Mirar es resistir al ruido, a la consigna, al dogma. Mirar es también admitir que no se sabe. En estos tiempos en que todo el mundo opina de todo, reivindico la duda como forma de inteligencia. El campo enseña eso: que no hay una sola manera de florecer, que el sol no ilumina siempre el mismo rincón. Que lo importante no es tener razón, sino estar presente.
Cada día me convenzo más de que escribir no es un oficio, sino una forma de estar en el mundo. Un modo de escuchar lo que el tiempo deja atrás. Hay quien busca la inspiración en los congresos o en los trending topics; yo la busco en los surcos que deja el arado, en el vuelo torpe de las garcillas, en la quietud de una tarde sin noticias. Escribir, al fin y al cabo, es mirar hasta que algo se mueve dentro.
Quizá sea cierto que el oficio de mirar se está perdiendo. La prisa lo ha devorado todo: la lectura, la conversación, el paseo. Vivimos rodeados de imágenes y, sin embargo, vemos cada vez menos. De ahí mi empeño en salir a las cañadas. No porque crea que el campo tenga respuestas, sino porque al menos no me interrumpe.
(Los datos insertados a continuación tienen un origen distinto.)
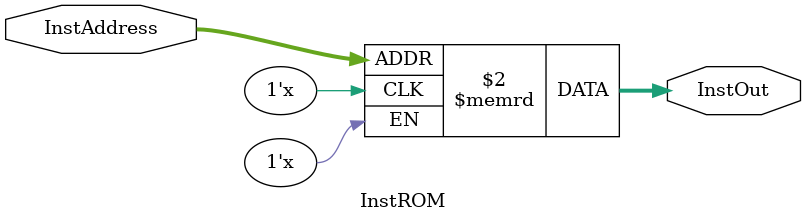
<source format=sv>
module InstROM #(parameter A=10, W=10) (
  input       [A-1:0] InstAddress,
  output logic[W-1:0] InstOut);

// Instruction format: {4bit opcode, 3bit rs or rt, 3bit rt, immediate, or branch target}

//  always_comb
//	case (InstAddress)
// opcode = 0 lhw, rs = 0, rt = 1
//	  0 : InstOut = 'b0000000001;  // load from address at reg 0 to reg 1
// opcode = 1 addi, rs/rt = 1, immediate = 1

//	  1 : InstOut = 'b0001001001;  // addi reg 1 and 1

// opcode = 2 shw, rs = 0, rt = 1
//	  2 : InstOut = 'b0010000001;  // sw reg 1 to address in reg 0

// opcode = 3 beqz, rs = 1, target = 1
//      3 : InstOut = 'b0011001001;  // beqz reg1 to absolute address 1

// opcode = 15 halt
//	  4 : InstOut = '1;  // equiv to 10'b1111111111 or 'b1111111111    halt
//	  default : InstOut = 'b0000000000;
//    endcase

// alternative expression
//   need $readmemh or $readmemb to initialize all of the elements
  logic[W-1:0] inst_rom[2**(A)];
  always_comb InstOut = inst_rom[InstAddress];

  initial begin		                  // load from external text file
  	 //$readmemb("program1_mc.txt",inst_rom);
  end

endmodule

</source>
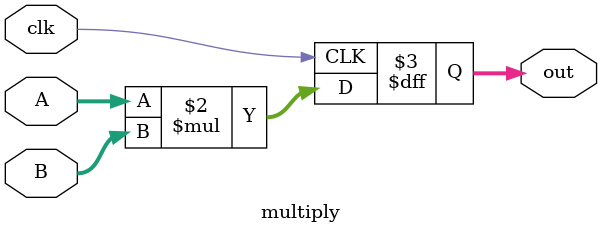
<source format=v>
module multiply(
    input clk,
    input wire signed [9:0] A,
    input wire signed [9:0] B,
    output reg signed [19:0] out
);

always @ (posedge clk) begin
    out <= A * B;
end

endmodule
</source>
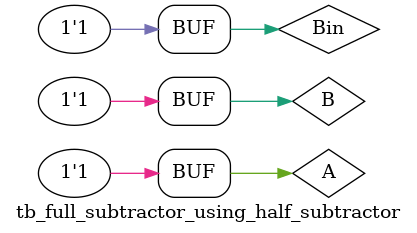
<source format=v>
`timescale 1ns/1ps
module tb_full_subtractor_using_half_subtractor;
    reg A, B, Bin;
    wire D, Bout; 
    full_subtractor_using_half_subtractor uut(.A(A), .B(B), .Bin(Bin), .D(D), .Bout(Bout));
    initial begin
        $dumpfile("full_subtractor_using_half_subtractor.vcd");
        $dumpvars(0, tb_full_subtractor_using_half_subtractor);
        $monitor("Time = %0t, A = %b, B = %b, Bin = %b -> D = %b, Bout = %b", $time,A,B,Bin,D,Bout);
        A = 0; B = 0; Bin = 0; #10;
        A = 0; B = 0; Bin = 1; #10;
        A = 0; B = 1; Bin = 0; #10;
        A = 0; B = 1; Bin = 1; #10;
        A = 1; B = 0; Bin = 0; #10;
        A = 1; B = 0; Bin = 1; #10;
        A = 1; B = 1; Bin = 0; #10;
        A = 1; B = 1; Bin = 1; #10;
    end
endmodule
</source>
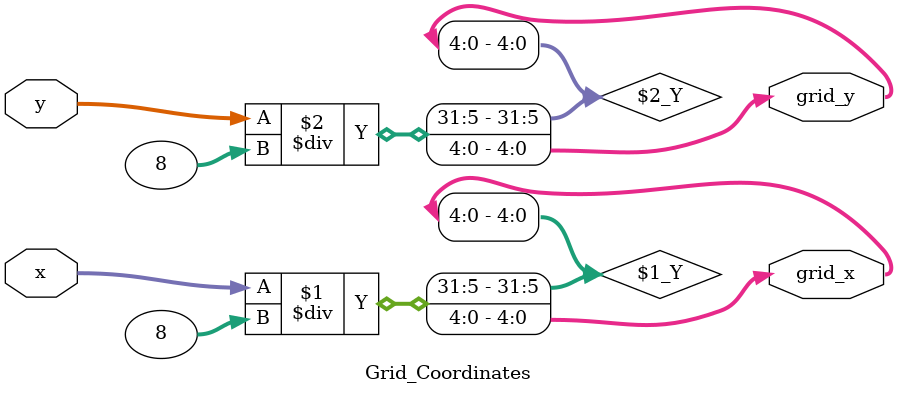
<source format=v>
`timescale 1ns / 1ps


module Grid_Coordinates(
        input [6:0] x,y,
        output [4:0] grid_x,grid_y
    );
        assign grid_x = x / 8;
        assign grid_y = y / 8;
endmodule

</source>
Porque allí el tiempo sigue siendo tiempo, no contenido.
A veces vuelvo al pueblo con las botas llenas de barro y la cabeza en blanco. Me cruzo con alguien que me pregunta de qué pienso escribir esta semana, y le digo que aún no lo sé. Pero por dentro ya lo sé: escribiré de esto, del silencio, de la mirada, de la libertad, de no pertenecer. Escribiré del polvo que se levanta, del sol que se esconde, de la palabra que aún no existe.
Al final, mirar es lo único que queda cuando se han agotado todas las teorías. Mirar sin algoritmo, sin tribu, sin miedo. Mirar desde la linde, con los ojos llenos de campo y la cabeza vacía de ruido. Tal vez ese sea el último privilegio que nos queda a los que escribimos: seguir viendo, aunque a veces duela.